*** EXERCISE DATA Section Begins ***
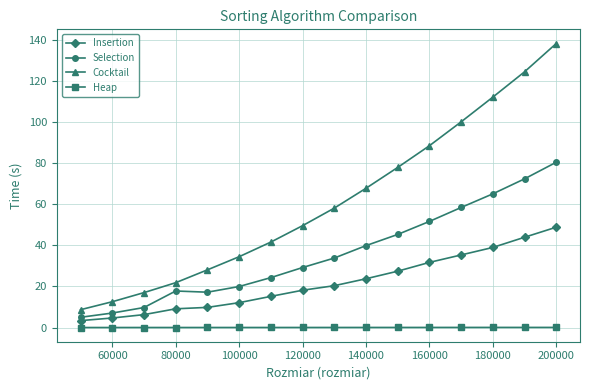

What is the difference between the second highest and minimum values in the Selection series?

67.3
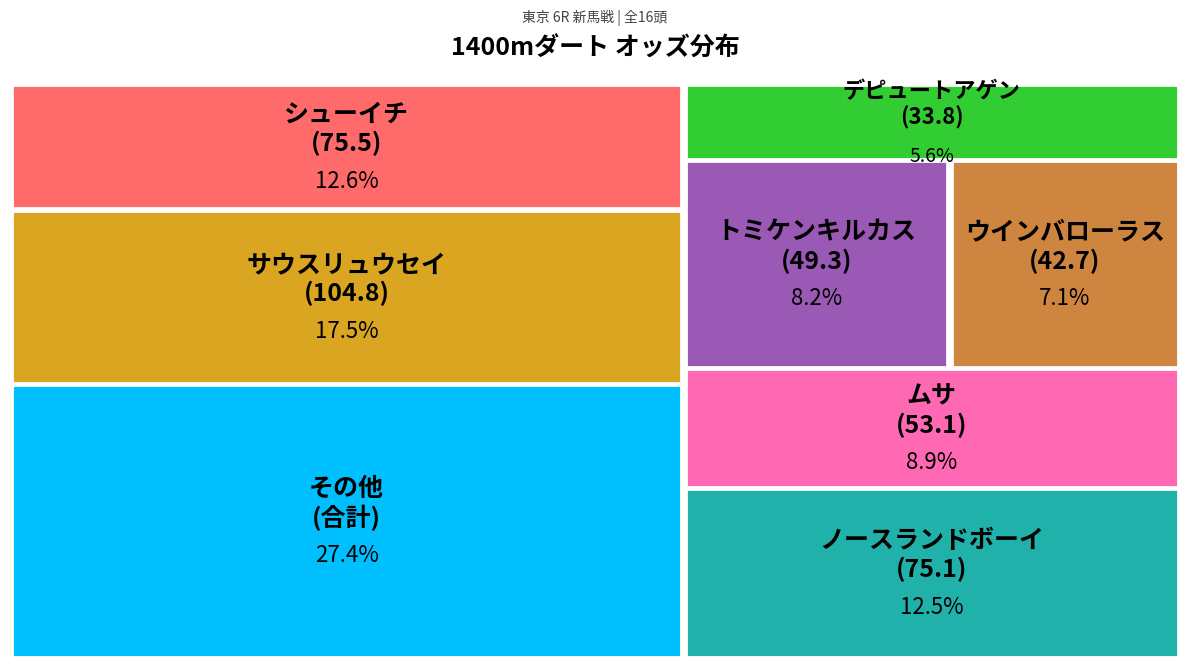

Does any single category account for the majority?

No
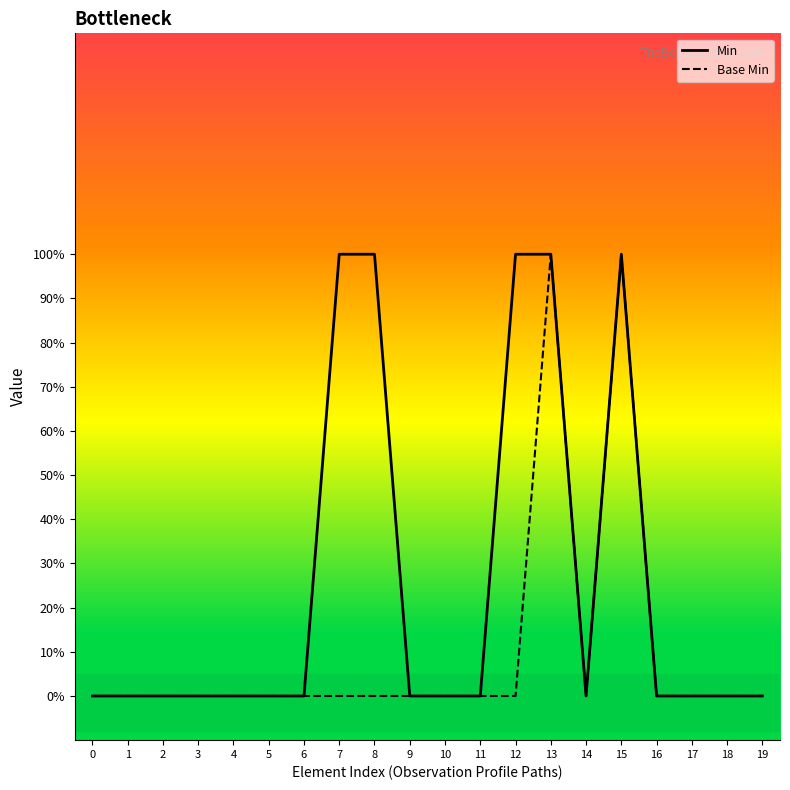

Where is the first local maximum for Base Min?

13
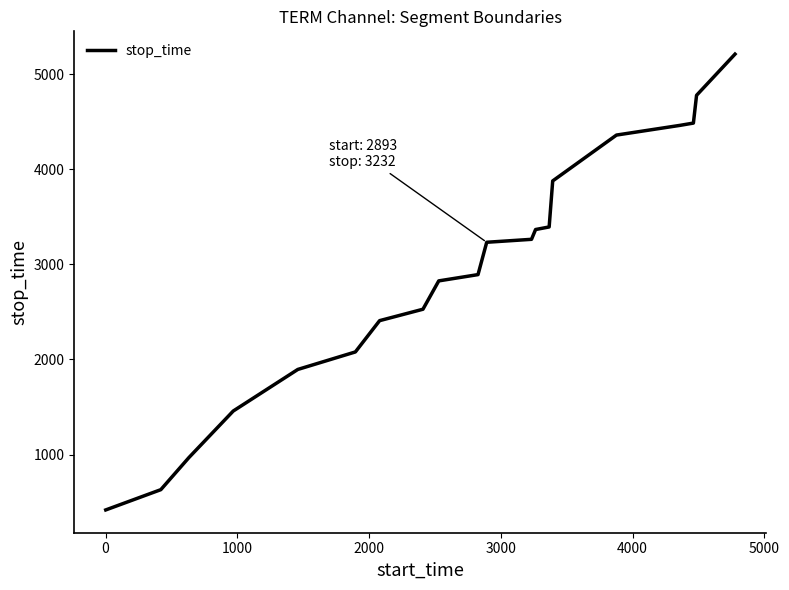

What is the greatest value displayed?

5210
*** EXERCISE DATA Section Ends ***
TASK DETAILS
Reproduce all four entries above word for word, leaving out the pictures.

ANSWER TO THE EXERCISE
What is the difference between the second highest and minimum values in the Selection series?

67.3

Does any single category account for the majority?

No

Where is the first local maximum for Base Min?

13

What is the greatest value displayed?

5210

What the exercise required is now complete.